In May of 2020, Warden spoke at the Bernstein Strategic Decisions Conference, an annual investors’ event, held virtually to accommodate the pandemic. She answered questions in front of a Northrop-logo backdrop while a Bernstein analyst asked questions from a home office. In March, the federal government had passed the CARES Act, spending $2.2 trillion to try to rescue the economy from the impact of the pandemic. It was considering another bailout package. The analyst asked, delicately, if the health crisis threatened to slow down the GBSD: “Some people have speculated that, GBSD being a very large long-term program, if there is budget pressure … Are you seeing any evidence of that as a possibility, that this could take a little bit longer to push through development than perhaps we had thought?”
“We’re actually seeing quite the opposite focus, a focus on schedule and the importance of getting through the engineering phase of this program on time,” she replied. “It is important that we both get started now.”
In early July, the House Armed Services Committee debated the defense authorization bill for 2021 in a late-night session. By this time, the coronavirus had shut down huge swathes of the economy, and the United States was identifying 50,000 new cases per day. House members wore masks and sat scattered from one another in a cavernous committee room. Ro Khanna, the California Democrat who represents Silicon Valley, made a pitch from a video screen. He proposed an amendment that would transfer $1 billion—or one percent of the missile’s projected cost—away from the GBSD and into a pandemic preparedness fund.
In the ensuing discussion, Republican Rep. Liz Cheney of Wyoming, home of F.E. Warren Air Force Base and the city of Cheyenne, which like Great Falls anticipates a GBSD windfall, countered her colleague with a string of non-sequiturs. She said the Chinese government had caused the global pandemic; that Congress needed to “hold the Chinese government accountable for this death and devastation;” and that Khanna’s plan would benefit the government of China. “It is absolutely shameful in my view,” she said of his proposal. “I don’t think the Chinese government, frankly, could imagine in their wildest dreams that they would have been able to get a member of the United States Congress to propose, in response to the pandemic, that we ought to cut a billion dollars out of our nuclear forces.” Khanna’s proposal was voted down. The House went on to pass a defense authorization bill worth $741 billion, including $1.5 billion for the GBSD to be spent in 2021 alone.
Of course, defense companies don’t expect politicians to vote for massive defense spending without encouragement, and their efforts at persuasion take several forms.
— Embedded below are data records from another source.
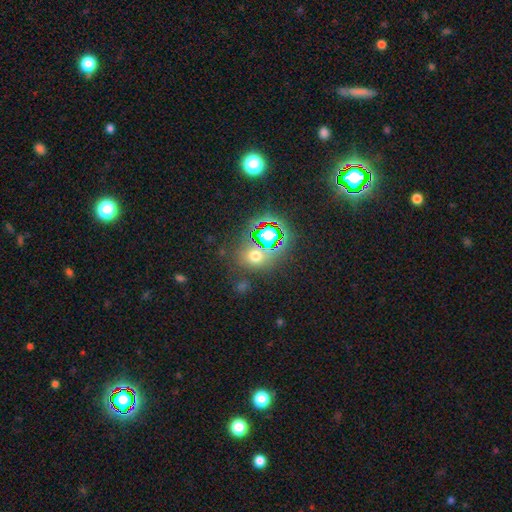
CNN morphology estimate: A smooth galaxy with no disk features (51%) that is round (71%). Merging: none (72%).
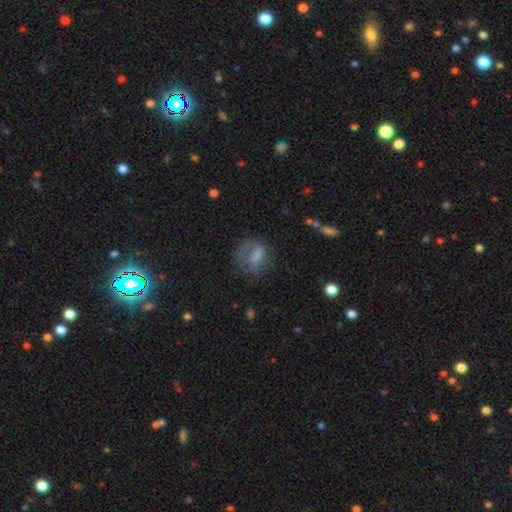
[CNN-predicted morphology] Q: Smooth or featured?
A: smooth (56%); runner-up: featured or disk (32%)
Q: How rounded?
A: in between (52%); runner-up: round (41%)
Q: Merging?
A: none (48%); runner-up: major disturbance (25%)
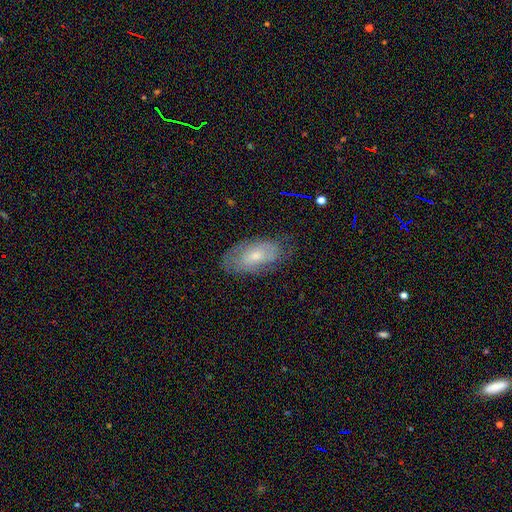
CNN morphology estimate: Smooth or featured: smooth — 50% (featured or disk — 42%)
How rounded: in between — 91% (cigar-shaped — 5%)
Merging: none — 69% (minor disturbance — 23%)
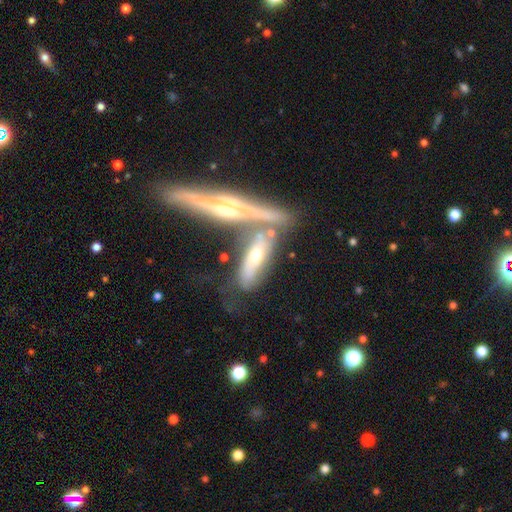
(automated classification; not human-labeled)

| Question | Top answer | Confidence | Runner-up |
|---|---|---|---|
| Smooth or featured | featured or disk | 56% | smooth (36%) |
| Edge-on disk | yes | 72% | no (28%) |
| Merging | merger | 45% | none (33%) |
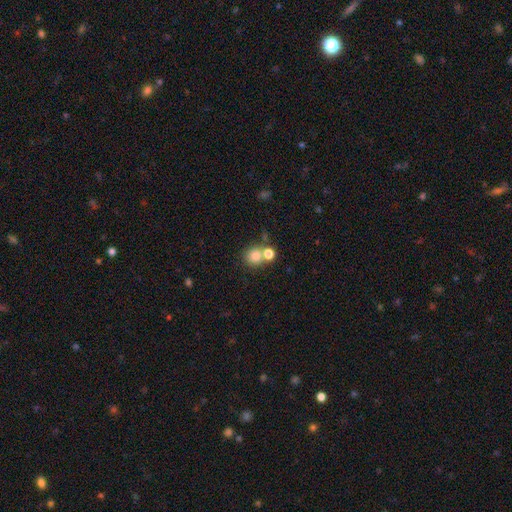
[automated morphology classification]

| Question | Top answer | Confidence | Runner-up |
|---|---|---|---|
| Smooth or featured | smooth | 79% | star or artifact (12%) |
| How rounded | round | 86% | in between (13%) |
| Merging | none | 52% | merger (37%) |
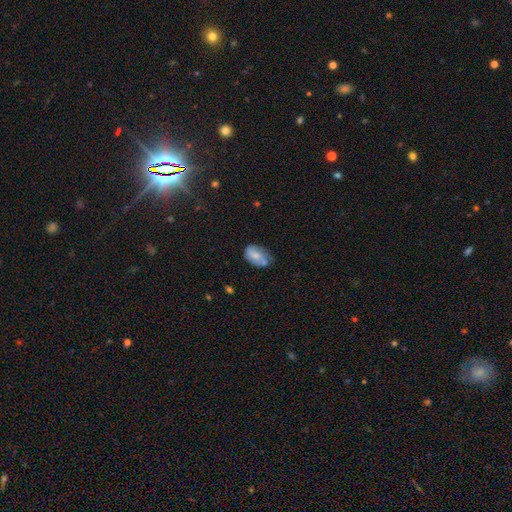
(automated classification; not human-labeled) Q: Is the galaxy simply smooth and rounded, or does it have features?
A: smooth — 67%.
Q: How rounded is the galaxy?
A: in between — 90%.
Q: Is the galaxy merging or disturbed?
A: none — 44%.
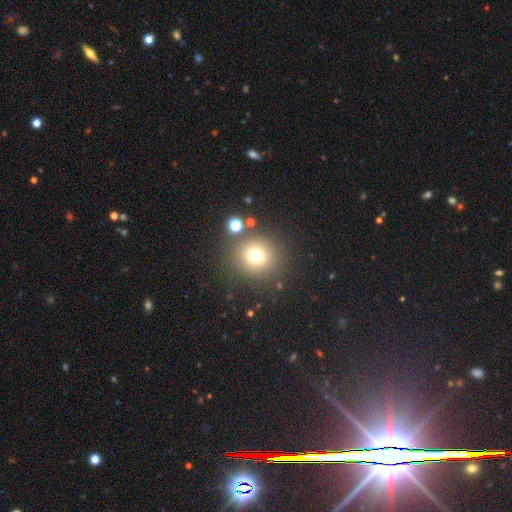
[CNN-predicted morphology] Q: Smooth or featured?
A: smooth (71%); runner-up: star or artifact (18%)
Q: How rounded?
A: round (91%); runner-up: in between (8%)
Q: Merging?
A: none (82%); runner-up: minor disturbance (8%)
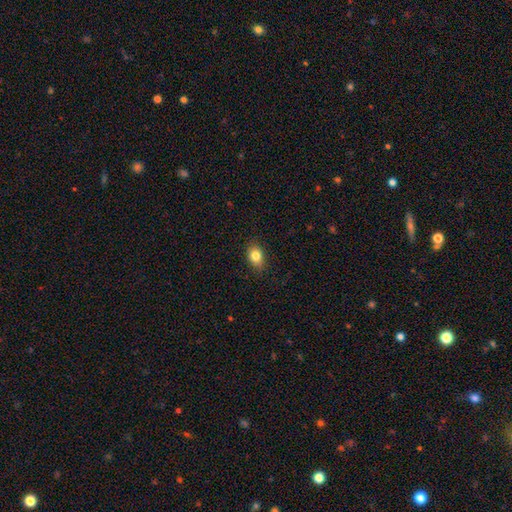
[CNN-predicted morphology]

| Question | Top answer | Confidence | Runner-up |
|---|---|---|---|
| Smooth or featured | smooth | 83% | star or artifact (10%) |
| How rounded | in between | 72% | round (27%) |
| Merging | none | 85% | minor disturbance (12%) |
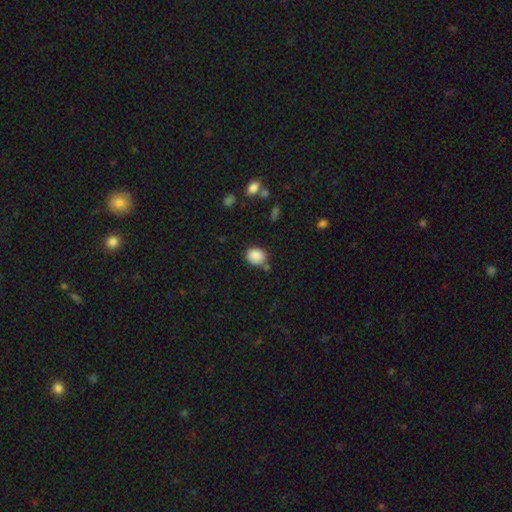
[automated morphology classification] The model was most divided on "how rounded": round: 63%, in between: 36%, cigar-shaped: 1%. More confident: smooth or featured — smooth (87%); merging — none (73%).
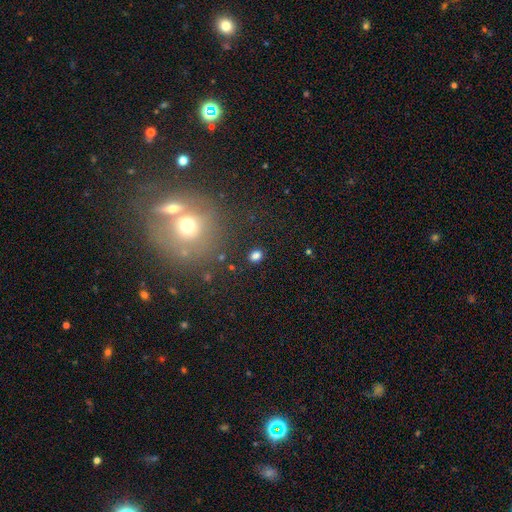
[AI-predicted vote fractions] Overall: smooth (80%). How rounded: in between (57%; round 41%). Merging: none (87%).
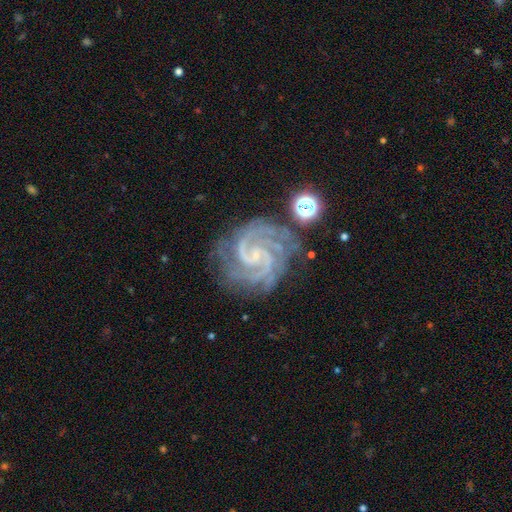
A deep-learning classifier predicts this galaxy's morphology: smooth-or-featured: featured or disk: 92% | star or artifact: 5% | smooth: 2%
  disk-edge-on: no: 98% | yes: 2%
    bar: no: 48% | weak: 38% | strong: 14%
    has-spiral-arms: yes: 99% | no: 1%
      spiral-winding: tight: 66% | medium: 31% | loose: 3%
      spiral-arm-count: 2: 41% | 3: 29% | 4: 11% | can't tell: 8% | more than 4: 6% | 1: 6%
    bulge-size: small: 77% | none: 14% | moderate: 7% | large: 1% | dominant: 1%
  merging: none: 72% | minor disturbance: 17% | major disturbance: 7% | merger: 3%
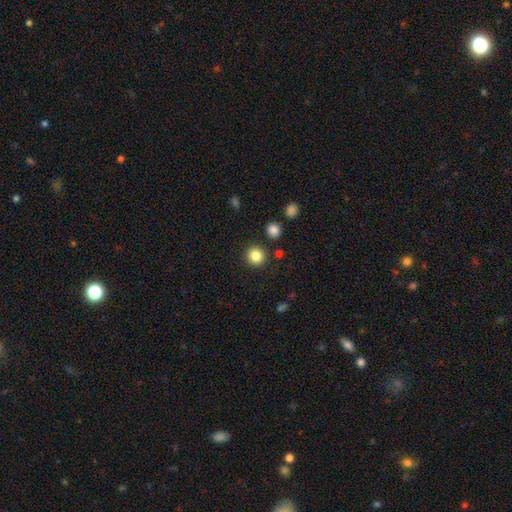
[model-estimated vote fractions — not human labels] Q: Smooth or featured?
A: smooth (85%); runner-up: star or artifact (11%)
Q: How rounded?
A: round (94%); runner-up: in between (5%)
Q: Merging?
A: none (90%); runner-up: minor disturbance (5%)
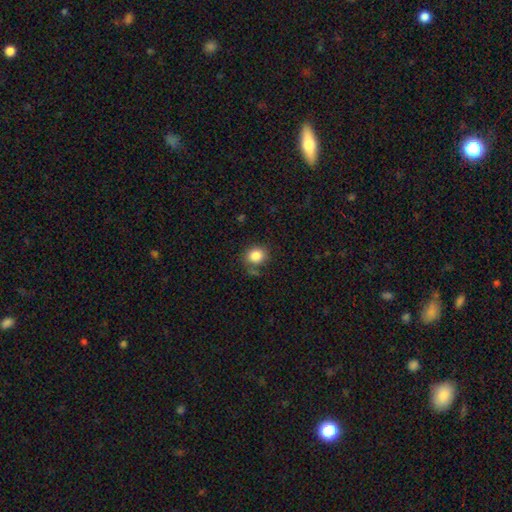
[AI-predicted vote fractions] Morphology: type=smooth (85%); roundness=round (72%); merging=none (76%).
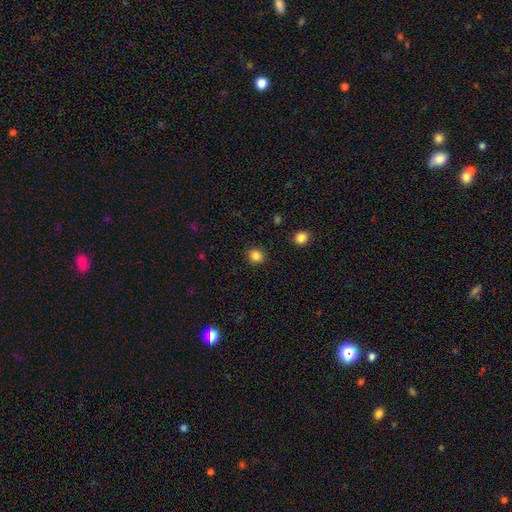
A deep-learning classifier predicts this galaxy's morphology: smooth_or_featured: smooth (p=0.86) [alt: star or artifact p=0.11]
how_rounded: round (p=0.87) [alt: in between p=0.12]
merging: none (p=0.91) [alt: minor disturbance p=0.06]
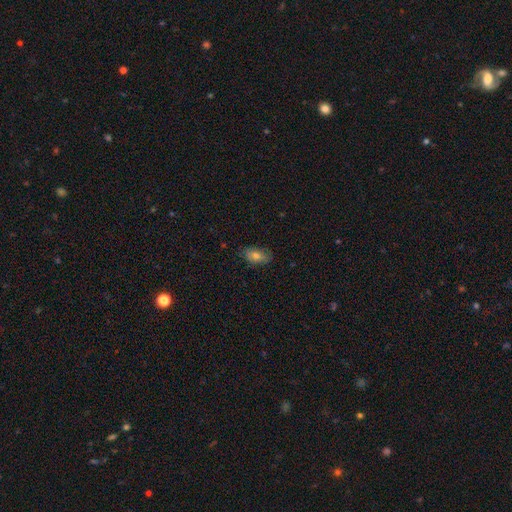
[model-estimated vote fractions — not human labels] Smooth or featured? Predicted: smooth (p=0.68). How rounded? Predicted: in between (p=0.88). Merging? Predicted: none (p=0.79).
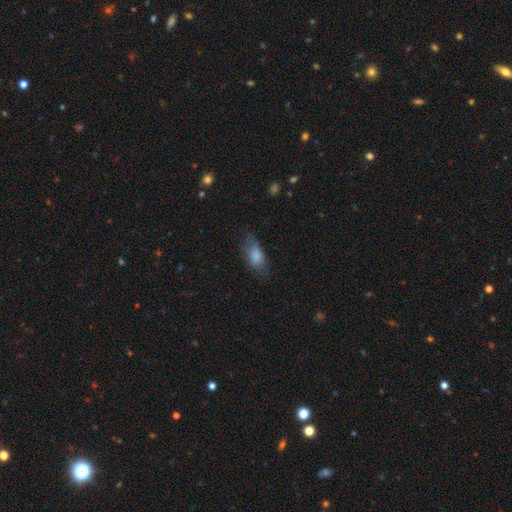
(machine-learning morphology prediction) Smooth or featured?
  - smooth: 77% *
  - featured or disk: 15%
  - star or artifact: 8%
How rounded?
  - in between: 82% *
  - cigar-shaped: 14%
  - round: 4%
Merging?
  - none: 61% *
  - minor disturbance: 26%
  - major disturbance: 12%
  - merger: 2%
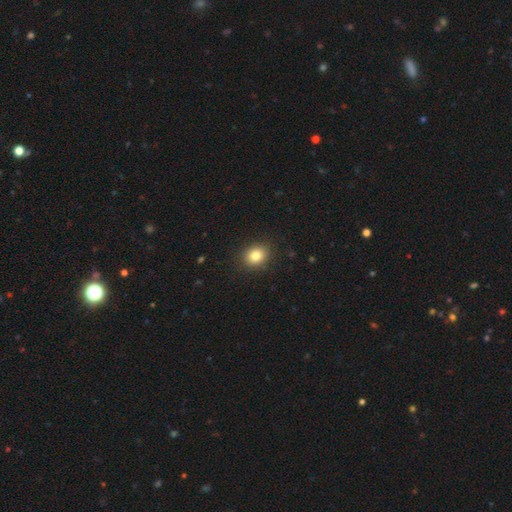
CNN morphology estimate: Q: Smooth or featured?
A: smooth (82%); runner-up: star or artifact (11%)
Q: How rounded?
A: round (61%); runner-up: in between (38%)
Q: Merging?
A: none (90%); runner-up: minor disturbance (7%)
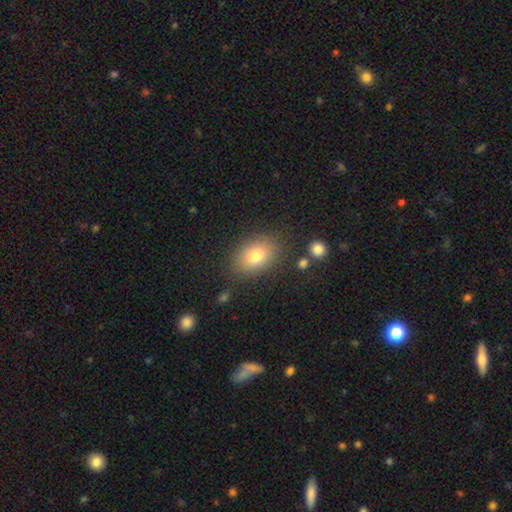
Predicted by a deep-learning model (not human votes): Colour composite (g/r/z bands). It shows a smooth galaxy with no disk features (78%) that is in between round and cigar-shaped (76%). Merging: none (82%).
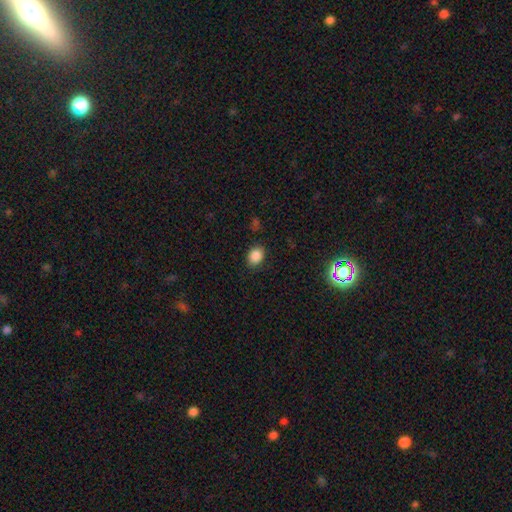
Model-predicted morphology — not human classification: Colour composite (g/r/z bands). It shows a smooth galaxy with no disk features (86%) that is in between round and cigar-shaped (65%). Merging: none (84%).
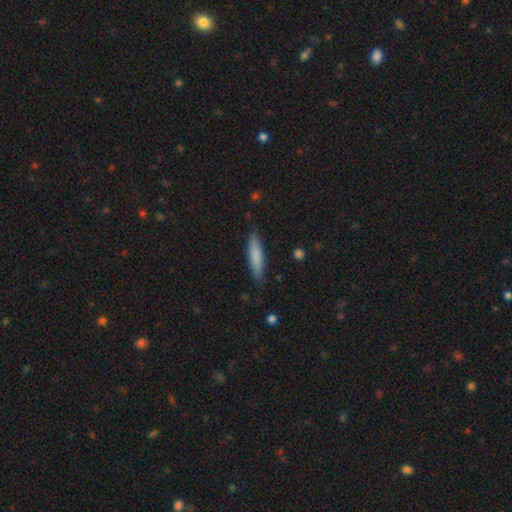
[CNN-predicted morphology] Q: Smooth or featured?
A: smooth (78%); runner-up: featured or disk (16%)
Q: How rounded?
A: cigar-shaped (81%); runner-up: in between (17%)
Q: Merging?
A: none (84%); runner-up: minor disturbance (12%)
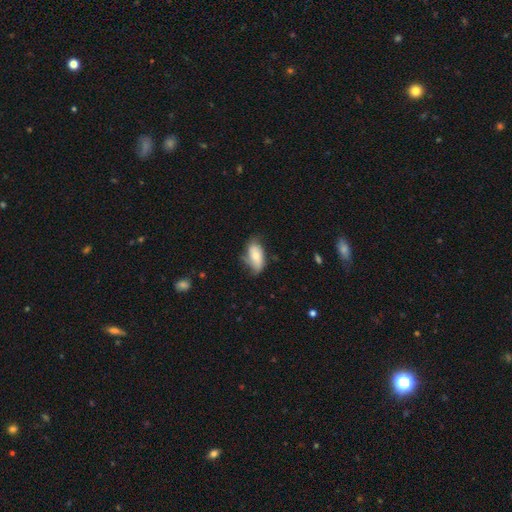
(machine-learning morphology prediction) Overall: smooth (63%; featured or disk 30%). How rounded: in between (91%). Merging: none (51%; minor disturbance 35%).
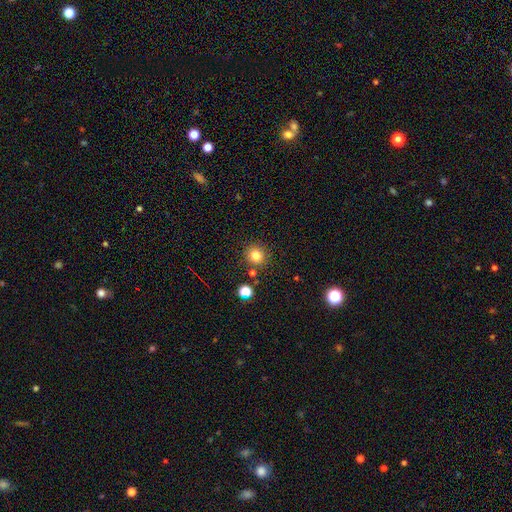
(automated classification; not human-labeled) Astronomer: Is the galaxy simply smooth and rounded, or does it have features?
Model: smooth — 80%.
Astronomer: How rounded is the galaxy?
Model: round — 92%.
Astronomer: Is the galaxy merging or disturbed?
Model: none — 85%.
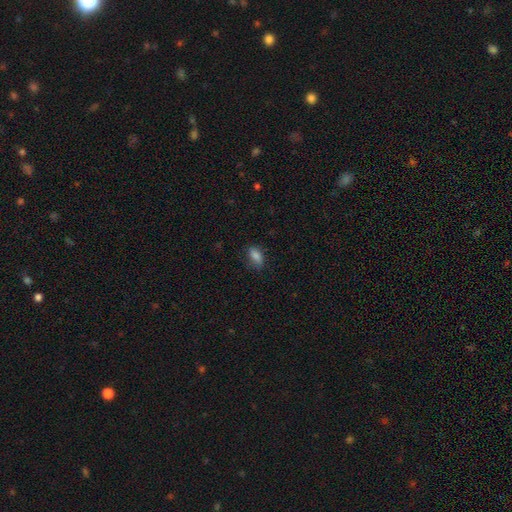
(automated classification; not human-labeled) Smooth or featured? Predicted: smooth (p=0.82). How rounded? Predicted: in between (p=0.88). Merging? Predicted: none (p=0.68).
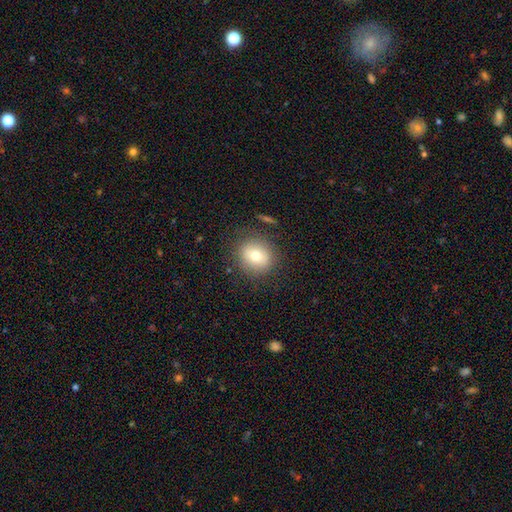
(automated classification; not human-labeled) The model was most divided on "how rounded": round: 77%, in between: 22%, cigar-shaped: 1%. More confident: merging — none (83%); smooth or featured — smooth (72%).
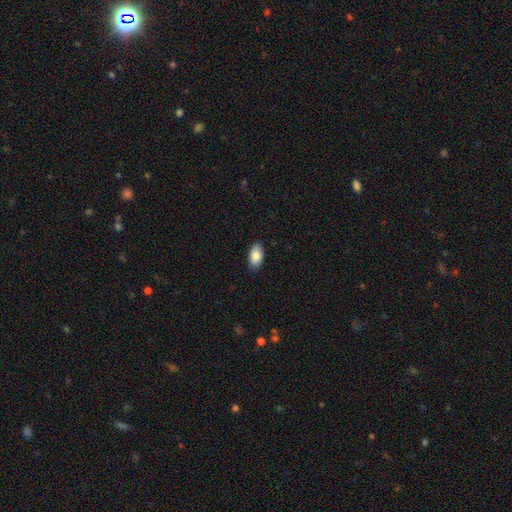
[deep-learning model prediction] Smooth or featured? Predicted: smooth (p=0.85). How rounded? Predicted: in between (p=0.94). Merging? Predicted: none (p=0.87).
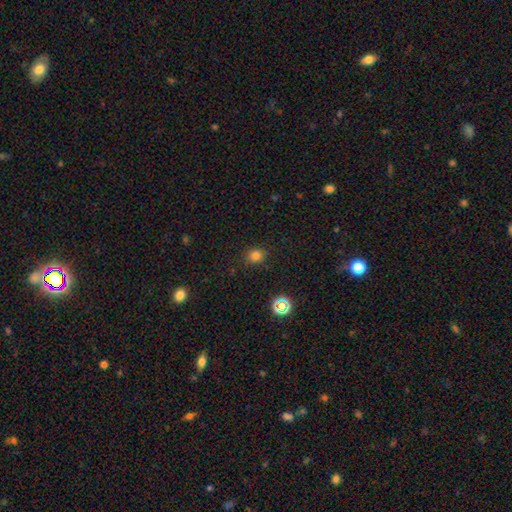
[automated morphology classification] Smooth or featured? smooth (78%)
How rounded? round (76%)
Merging? none (86%)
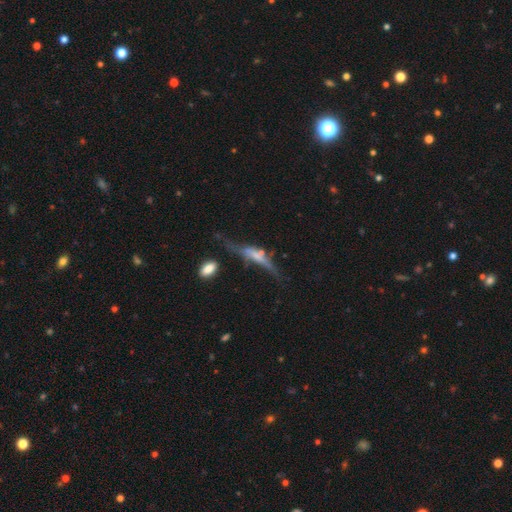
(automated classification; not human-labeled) featured or disk 70%, star or artifact 15%, smooth 15%. Down the decision tree: edge-on disk — yes (81%); edge-on bulge — rounded (75%); merging — none (53%).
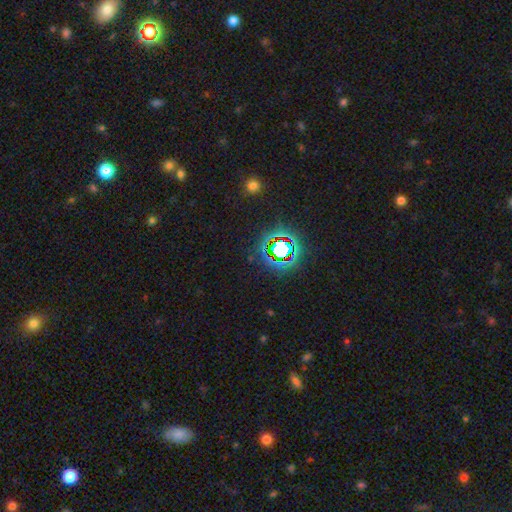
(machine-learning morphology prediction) smooth-or-featured: star or artifact: 77% | smooth: 15% | featured or disk: 8%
First, they hire their former clients, retired military leaders. In a 2018 report, the Project on Government Oversight, a non-partisan watchdog, counted 24 former senior defense department officials who were employed at that time by Northrop Grumman.
Second, defense contractors give money to elected officials, though not directly. A company’s employees, executives, and their family members may donate to political campaigns, as may the company’s Political Action Committees, or PACs, which are organizations set up for the purpose of making such contributions.
The non-partisan Center for Responsive Politics tracks campaign contributions by industry, tallying how much each corporation gives via these two proxy methods. The total amount the defense aeronautics industry gave to national politicians rose steadily from $8.4 million per two-year election cycle in 1990—as the Cold War ended—to a new peak of $35.3 million in the 2020 cycle. The money is liberally distributed, going to both Republicans and Democrats—51 percent to 49 percent in 2020—and spread among many campaigns.